Praying for healing today
James 5:14–15 makes clear that praying for physical healing is not just permitted but encouraged — it is a ministry of the church. The early church continued Jesus' practice of healing in his name (Acts 3:6–7; Acts 5:15–16), and Paul lists gifts of healing among the Spirit's gifts to the body (1 Corinthians 12:9). Most Christian traditions encourage prayer for the sick, with anointing with oil practiced in many churches as a tangible act of faith and community care.
At the same time, Scripture is honest that healing is not automatic or guaranteed in every case. Paul prayed three times for the removal of his "thorn in the flesh" and heard God say, "My grace is sufficient for you" (2 Corinthians 12:9). Epaphroditus was ill "near death" (Philippians 2:27); Trophimus was left behind sick (2 Timothy 4:20). This realism does not diminish faith or prayer — it situates them within God's sovereign care and his larger purposes, which are not always visible from our vantage point.
Spiritual healing and ultimate restoration
The deepest healing the Bible speaks of is spiritual — the healing of the broken relationship between humanity and God, made possible through Christ's death and resurrection. Isaiah 53:5's promise that "by his wounds we are healed" is the foundation; Peter applies it directly to the healing of souls (1 Peter 2:24–25). This spiritual healing is available to everyone who turns to God in faith, and it is the ground on which all other prayer for healing stands.
The Bible's final vision is of a new creation where all tears are wiped away and there is no more pain, mourning, or death (Revelation 21:4). This eschatological hope shapes how Christians live with unanswered prayers for healing — not with despair, but with a forward-looking confidence that what God begins in partial healings now, he will complete in full resurrection. Bodies matter to God; he created them, inhabited one in Jesus, and will raise them on the last day.
Frequently asked questions
Does the Bible promise physical healing if we have enough faith?
The Bible encourages bold, trusting prayer for healing (James 5:14–15) and records many remarkable healings in response to faith. However, it does not promise that every believer will be healed physically in this life. Paul, one of the most faith-filled people in the New Testament, lived with an unhealed condition (2 Corinthians 12:7–9). Scripture holds together the genuine invitation to pray in faith and the reality that God's timing and purposes are not always ours.
What does the Bible say about healing and forgiveness of sins?
James 5:15 links healing and forgiveness, and Jesus sometimes connected the two (Mark 2:5, 9). The connection is not that illness is always caused by personal sin — Jesus explicitly denied that in John 9:3 — but that God's healing work touches the whole person: body, soul, and relationship with him. The deepest healing is the forgiveness of sins through Christ.

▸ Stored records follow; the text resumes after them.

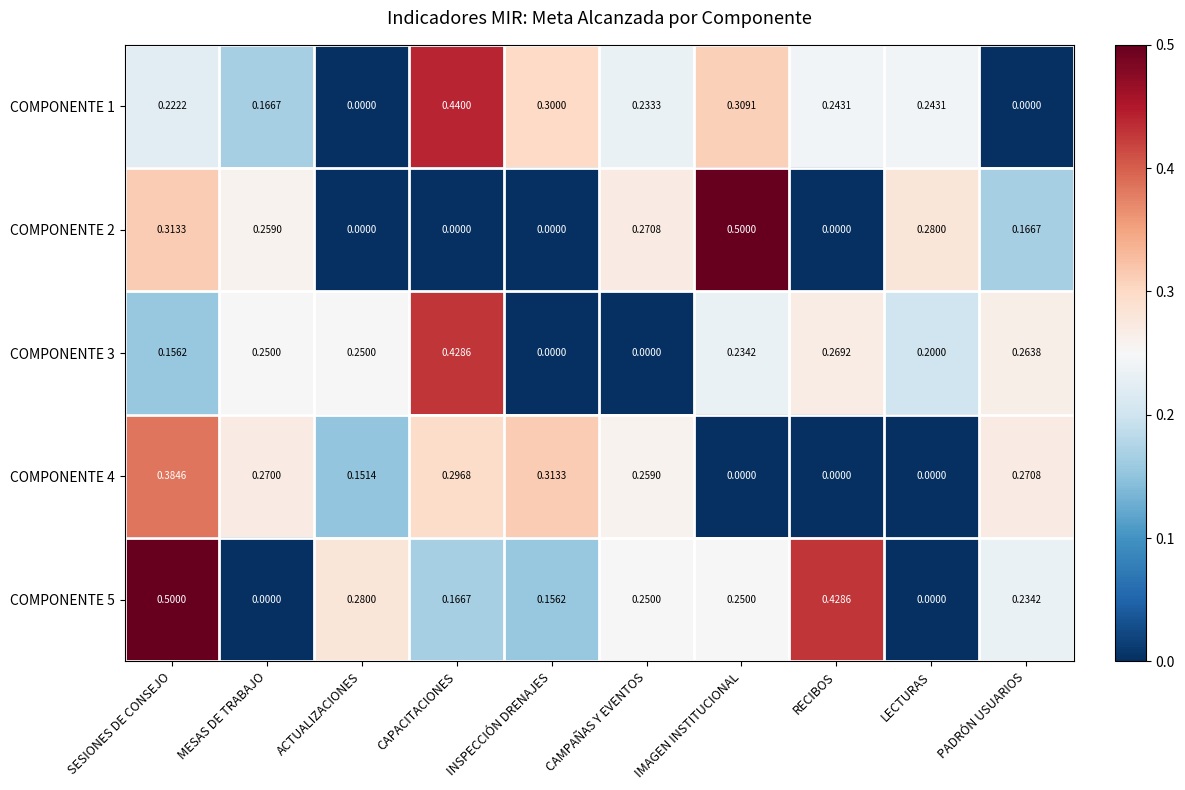

Is the value of COMPONENTE 1 at CAPACITACIONES greater than the value of COMPONENTE 3 at CAPACITACIONES?

Yes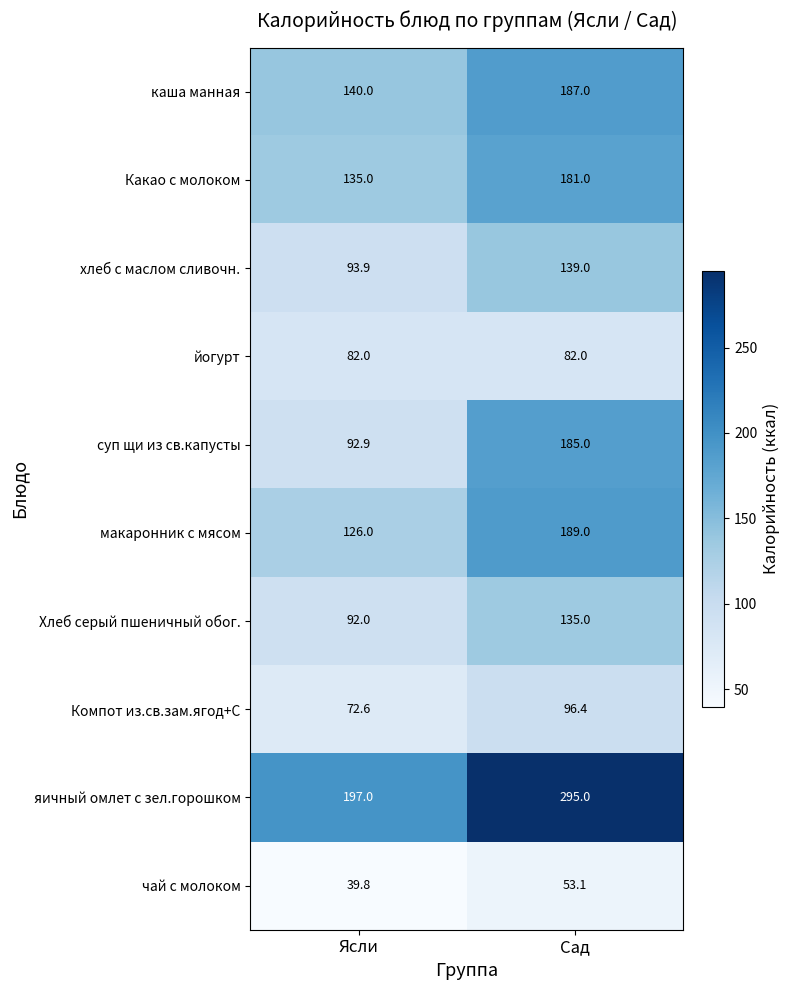

The каша манная series shows 82.2 at Ясли. True or false?

False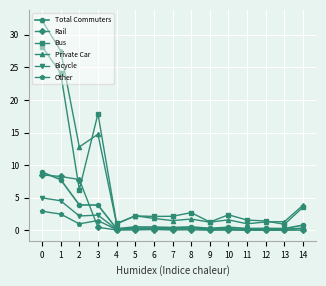

What is the total value across all series at 12?

3.3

How should Christians pray for healing?
James 5 points to praying in community, with the laying on of hands or anointing with oil, in the name of Jesus. Beyond that, Jesus' own pattern in Gethsemane — 'Not my will, but yours be done' (Luke 22:42) — gives shape to trusting prayer: earnest, specific, and ultimately submitted to God's wisdom and timing.
What does Isaiah 53:5 mean by 'by his wounds we are healed'?
In context, Isaiah 53 describes the suffering servant who bears the punishment for others' sins. The primary application, as 1 Peter 2:24–25 makes clear, is spiritual healing — reconciliation with God and liberation from sin. Many Christians also believe this points to God's care for physical bodies and the ultimate healing of resurrection, though denominations differ on whether it guarantees physical healing in the present life.